- [What to work on]
Repeat each entry exactly. Drop every image.

- [Supplied records]
=== Section Start ===

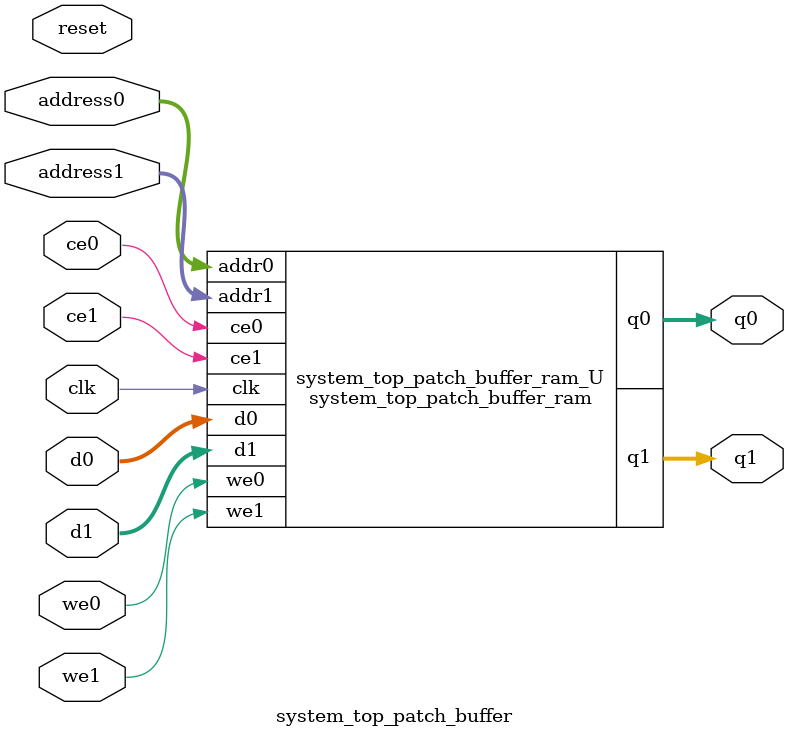
<source format=v>
`timescale 1 ns / 1 ps
module system_top_patch_buffer_ram (addr0, ce0, d0, we0, q0, addr1, ce1, d1, we1, q1,  clk);

parameter DWIDTH = 32;
parameter AWIDTH = 8;
parameter MEM_SIZE = 240;

input[AWIDTH-1:0] addr0;
input ce0;
input[DWIDTH-1:0] d0;
input we0;
output reg[DWIDTH-1:0] q0;
input[AWIDTH-1:0] addr1;
input ce1;
input[DWIDTH-1:0] d1;
input we1;
output reg[DWIDTH-1:0] q1;
input clk;

reg [DWIDTH-1:0] ram[0:MEM_SIZE-1];




always @(posedge clk)  
begin 
    if (ce0) begin
        if (we0) 
            ram[addr0] <= d0; 
        q0 <= ram[addr0];
    end
end


always @(posedge clk)  
begin 
    if (ce1) begin
        if (we1) 
            ram[addr1] <= d1; 
        q1 <= ram[addr1];
    end
end


endmodule

`timescale 1 ns / 1 ps
module system_top_patch_buffer(
    reset,
    clk,
    address0,
    ce0,
    we0,
    d0,
    q0,
    address1,
    ce1,
    we1,
    d1,
    q1);

parameter DataWidth = 32'd32;
parameter AddressRange = 32'd240;
parameter AddressWidth = 32'd8;
input reset;
input clk;
input[AddressWidth - 1:0] address0;
input ce0;
input we0;
input[DataWidth - 1:0] d0;
output[DataWidth - 1:0] q0;
input[AddressWidth - 1:0] address1;
input ce1;
input we1;
input[DataWidth - 1:0] d1;
output[DataWidth - 1:0] q1;



system_top_patch_buffer_ram system_top_patch_buffer_ram_U(
    .clk( clk ),
    .addr0( address0 ),
    .ce0( ce0 ),
    .we0( we0 ),
    .d0( d0 ),
    .q0( q0 ),
    .addr1( address1 ),
    .ce1( ce1 ),
    .we1( we1 ),
    .d1( d1 ),
    .q1( q1 ));

endmodule


</source>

=== Section End ===

- [Solution to the exercise]
<source format=v>
`timescale 1 ns / 1 ps
module system_top_patch_buffer_ram (addr0, ce0, d0, we0, q0, addr1, ce1, d1, we1, q1,  clk);

parameter DWIDTH = 32;
parameter AWIDTH = 8;
parameter MEM_SIZE = 240;

input[AWIDTH-1:0] addr0;
input ce0;
input[DWIDTH-1:0] d0;
input we0;
output reg[DWIDTH-1:0] q0;
input[AWIDTH-1:0] addr1;
input ce1;
input[DWIDTH-1:0] d1;
input we1;
output reg[DWIDTH-1:0] q1;
input clk;

reg [DWIDTH-1:0] ram[0:MEM_SIZE-1];




always @(posedge clk)  
begin 
    if (ce0) begin
        if (we0) 
            ram[addr0] <= d0; 
        q0 <= ram[addr0];
    end
end


always @(posedge clk)  
begin 
    if (ce1) begin
        if (we1) 
            ram[addr1] <= d1; 
        q1 <= ram[addr1];
    end
end


endmodule

`timescale 1 ns / 1 ps
module system_top_patch_buffer(
    reset,
    clk,
    address0,
    ce0,
    we0,
    d0,
    q0,
    address1,
    ce1,
    we1,
    d1,
    q1);

parameter DataWidth = 32'd32;
parameter AddressRange = 32'd240;
parameter AddressWidth = 32'd8;
input reset;
input clk;
input[AddressWidth - 1:0] address0;
input ce0;
input we0;
input[DataWidth - 1:0] d0;
output[DataWidth - 1:0] q0;
input[AddressWidth - 1:0] address1;
input ce1;
input we1;
input[DataWidth - 1:0] d1;
output[DataWidth - 1:0] q1;



system_top_patch_buffer_ram system_top_patch_buffer_ram_U(
    .clk( clk ),
    .addr0( address0 ),
    .ce0( ce0 ),
    .we0( we0 ),
    .d0( d0 ),
    .q0( q0 ),
    .addr1( address1 ),
    .ce1( ce1 ),
    .we1( we1 ),
    .d1( d1 ),
    .q1( q1 ));

endmodule


</source>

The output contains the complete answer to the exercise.